Calimlim recalled It was hard living even with limited DACA privileges because he had to be out of job for few months as it took a while to get back his work authorization card.
“I lost many opportunities in my life. Now that Trump is still somehow trying to overturn DACA, I feel it is unfair for the rest of immigrants who are under DACA. United State is an amazing country for those with dreams. It feels great to have the Supreme Court say no to overturn DACA,” Calimlim was overjoyed.
Like Taggueg, Calimlim thinks DACA recipients should be given enough leeway and should automatically get a green card after two years because they can work and pay taxes.
“My dream job was to be a police officer and become a detective. Following my dad’s footsteps was my dream. But to become a police officer here in the United States you need to be a citizen,” Calimlim said.
Calimlim laments that living with unstable immigration status has become a dream killer after he failed to get a green card and finished college after being depressed and even thought about giving up on life. But he moved to Las Vegas, starteda new life with his wife and a business with his best friend.
“Like most Filipinos, I didn’t support the rally nor join the rally because at the end of the day, we have to wake up and work hard to earn a living. Going to a rally is just a waste the time. Instead, you can buy your way in to be documented,” Calimlim explained.
Just the same, Calimlim exhorts Filipinos not to live in fear, stand up and keep working hard as nothing bad is going to happen unless one commits a crime.
“Stay positive and build your life the way you want to be. There is nothing wrong in being scared but don’t let it stop you.
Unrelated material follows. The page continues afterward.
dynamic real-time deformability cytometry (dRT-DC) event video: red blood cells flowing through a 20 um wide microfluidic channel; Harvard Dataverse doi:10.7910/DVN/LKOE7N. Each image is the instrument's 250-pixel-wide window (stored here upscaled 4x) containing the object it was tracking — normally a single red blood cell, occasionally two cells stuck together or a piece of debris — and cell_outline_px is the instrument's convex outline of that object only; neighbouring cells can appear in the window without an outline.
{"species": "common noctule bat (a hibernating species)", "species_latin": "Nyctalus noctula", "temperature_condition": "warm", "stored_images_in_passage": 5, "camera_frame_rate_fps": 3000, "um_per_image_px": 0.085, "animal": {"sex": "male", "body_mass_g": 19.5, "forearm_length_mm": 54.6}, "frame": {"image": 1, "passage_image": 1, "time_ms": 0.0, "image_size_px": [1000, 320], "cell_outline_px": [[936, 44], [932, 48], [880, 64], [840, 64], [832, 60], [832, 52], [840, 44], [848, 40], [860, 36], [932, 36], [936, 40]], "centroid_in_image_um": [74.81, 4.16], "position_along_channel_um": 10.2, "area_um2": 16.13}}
I found ways to survive and God, who works in mysterious ways, is there. It was God’s design that I was able to apply for and avail of DACA,” said Calimlim.
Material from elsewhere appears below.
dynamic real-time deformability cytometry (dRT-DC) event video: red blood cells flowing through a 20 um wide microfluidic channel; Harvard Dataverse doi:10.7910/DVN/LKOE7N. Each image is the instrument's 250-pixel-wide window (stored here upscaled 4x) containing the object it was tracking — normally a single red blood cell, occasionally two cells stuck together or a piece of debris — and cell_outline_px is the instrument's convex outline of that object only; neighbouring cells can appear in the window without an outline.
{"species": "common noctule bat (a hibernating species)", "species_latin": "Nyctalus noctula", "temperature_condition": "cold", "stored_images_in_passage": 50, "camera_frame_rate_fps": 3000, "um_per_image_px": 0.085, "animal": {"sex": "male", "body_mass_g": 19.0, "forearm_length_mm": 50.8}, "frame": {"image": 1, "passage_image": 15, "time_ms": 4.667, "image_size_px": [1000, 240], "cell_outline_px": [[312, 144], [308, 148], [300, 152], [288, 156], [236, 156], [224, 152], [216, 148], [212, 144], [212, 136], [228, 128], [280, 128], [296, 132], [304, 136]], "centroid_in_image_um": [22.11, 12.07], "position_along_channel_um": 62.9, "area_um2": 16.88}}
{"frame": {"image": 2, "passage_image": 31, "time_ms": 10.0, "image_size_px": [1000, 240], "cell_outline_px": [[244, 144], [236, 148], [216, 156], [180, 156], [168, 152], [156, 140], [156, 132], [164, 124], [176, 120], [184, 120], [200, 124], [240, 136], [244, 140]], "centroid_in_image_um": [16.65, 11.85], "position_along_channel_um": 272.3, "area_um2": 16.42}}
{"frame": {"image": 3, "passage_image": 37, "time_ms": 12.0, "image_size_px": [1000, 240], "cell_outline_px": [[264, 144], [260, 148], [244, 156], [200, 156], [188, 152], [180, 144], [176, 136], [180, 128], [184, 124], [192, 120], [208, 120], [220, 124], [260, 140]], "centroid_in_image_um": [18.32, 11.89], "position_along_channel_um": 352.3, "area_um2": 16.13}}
Newly-retired University of Sacramento Professor James Sobredo recalled he had undocumented Filipino students in his classes.
“Prior to DACA and prior to California passing laws that gave driver’s licenses to undocumented immigrants and college financial aid, life was very stressful for undocumented Filipinos and other students in a similar situation and this was we regularly discussed in my Ethnic Studies classes,” Sobredo said. “One of my Filipino students even confided that her entire family was deported back to the Philippines and the deportation experience was very traumatic for the entire family.”
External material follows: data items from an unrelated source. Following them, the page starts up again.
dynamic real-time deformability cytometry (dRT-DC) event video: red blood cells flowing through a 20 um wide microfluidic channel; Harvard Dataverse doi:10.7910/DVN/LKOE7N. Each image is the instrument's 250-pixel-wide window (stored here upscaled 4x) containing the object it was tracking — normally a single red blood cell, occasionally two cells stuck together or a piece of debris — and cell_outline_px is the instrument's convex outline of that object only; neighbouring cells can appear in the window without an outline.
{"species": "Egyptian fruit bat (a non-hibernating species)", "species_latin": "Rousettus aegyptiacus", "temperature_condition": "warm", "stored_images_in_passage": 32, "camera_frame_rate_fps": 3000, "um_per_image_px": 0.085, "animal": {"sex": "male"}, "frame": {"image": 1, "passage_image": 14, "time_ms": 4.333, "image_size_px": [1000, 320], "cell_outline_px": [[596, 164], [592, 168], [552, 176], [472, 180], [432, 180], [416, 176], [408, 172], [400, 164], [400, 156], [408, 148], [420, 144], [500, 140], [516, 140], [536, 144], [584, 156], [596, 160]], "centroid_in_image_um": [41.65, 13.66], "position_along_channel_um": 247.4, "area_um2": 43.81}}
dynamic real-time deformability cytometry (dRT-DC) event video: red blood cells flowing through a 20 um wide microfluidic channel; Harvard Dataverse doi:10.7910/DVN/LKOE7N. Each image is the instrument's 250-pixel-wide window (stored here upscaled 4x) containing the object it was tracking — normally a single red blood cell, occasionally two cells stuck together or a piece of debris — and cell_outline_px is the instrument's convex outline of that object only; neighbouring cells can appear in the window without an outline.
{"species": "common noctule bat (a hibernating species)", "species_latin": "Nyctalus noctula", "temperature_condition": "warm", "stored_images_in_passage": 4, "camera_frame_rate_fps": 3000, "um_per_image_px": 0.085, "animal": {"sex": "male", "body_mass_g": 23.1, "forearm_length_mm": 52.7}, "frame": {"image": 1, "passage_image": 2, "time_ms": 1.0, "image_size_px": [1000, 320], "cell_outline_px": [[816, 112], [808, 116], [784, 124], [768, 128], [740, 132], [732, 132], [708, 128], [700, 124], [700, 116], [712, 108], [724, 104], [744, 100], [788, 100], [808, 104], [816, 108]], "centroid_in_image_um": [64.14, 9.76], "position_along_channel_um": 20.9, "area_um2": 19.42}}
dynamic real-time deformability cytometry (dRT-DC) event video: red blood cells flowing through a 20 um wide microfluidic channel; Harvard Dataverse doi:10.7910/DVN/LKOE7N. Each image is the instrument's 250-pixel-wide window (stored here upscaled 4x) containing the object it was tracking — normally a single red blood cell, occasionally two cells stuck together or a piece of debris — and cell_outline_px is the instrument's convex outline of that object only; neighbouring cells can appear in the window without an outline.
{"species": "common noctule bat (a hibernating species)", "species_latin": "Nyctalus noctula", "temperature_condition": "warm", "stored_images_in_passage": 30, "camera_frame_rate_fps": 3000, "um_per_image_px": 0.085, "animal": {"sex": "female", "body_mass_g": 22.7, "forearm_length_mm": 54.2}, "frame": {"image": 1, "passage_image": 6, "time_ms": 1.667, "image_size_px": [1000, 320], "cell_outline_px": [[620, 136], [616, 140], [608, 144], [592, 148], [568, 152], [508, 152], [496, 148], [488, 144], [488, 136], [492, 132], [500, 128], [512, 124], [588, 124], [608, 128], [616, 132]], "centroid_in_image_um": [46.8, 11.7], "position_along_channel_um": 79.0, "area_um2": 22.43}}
Immigration lawyer Johnson Lazaro, for his part, believes the Supreme Court ruling is a monumental victory for Dreamers coming in the heels of the pandemic, civil unrest and protests.
“This DACA victory gives our young people assurance that they can stay in a country that many now call home. However, they can’t let their guards down just yet. The narrow 5-4 Court ruling blocked the Trump administration because it did not comply with procedural requirements. We need to anticipate the next bout and know that there will be a re-match. We need to start preparing for the next fight,” Lazaro warned.